DIRECTIONS FOR THIS TASK: Once the pictures are set aside, print the records that follow exactly as written.

(Extracted data entries)
···
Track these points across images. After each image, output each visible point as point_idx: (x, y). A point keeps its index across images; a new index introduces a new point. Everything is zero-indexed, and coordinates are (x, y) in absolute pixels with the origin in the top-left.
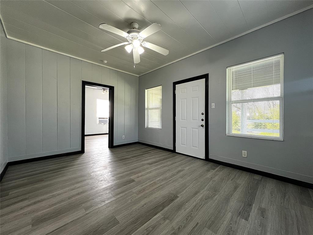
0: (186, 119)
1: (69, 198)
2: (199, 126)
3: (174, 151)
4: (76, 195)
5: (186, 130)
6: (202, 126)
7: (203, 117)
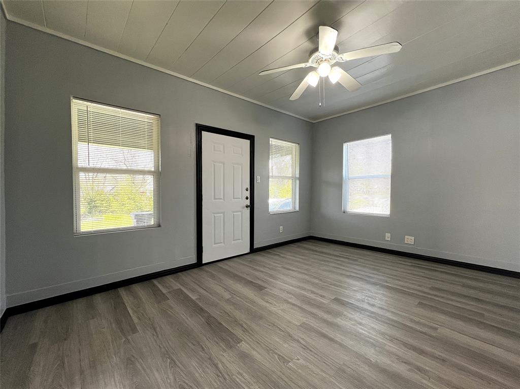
0: (222, 198)
1: (444, 361)
2: (243, 208)
3: (199, 264)
4: (426, 354)
5: (222, 217)
6: (247, 207)
7: (248, 194)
···
TASK SOLUTION:
Track these points across images. After each image, output each visible point as point_idx: (x, y). A point keeps its index across images; a new index introduces a new point. Everything is zero-indexed, and coordinates are (x, y) in absolute pixels with the origin in the top-left.
0: (186, 119)
1: (69, 198)
2: (199, 126)
3: (174, 151)
4: (76, 195)
5: (186, 130)
6: (202, 126)
7: (203, 117)
0: (222, 198)
1: (444, 361)
2: (243, 208)
3: (199, 264)
4: (426, 354)
5: (222, 217)
6: (247, 207)
7: (248, 194)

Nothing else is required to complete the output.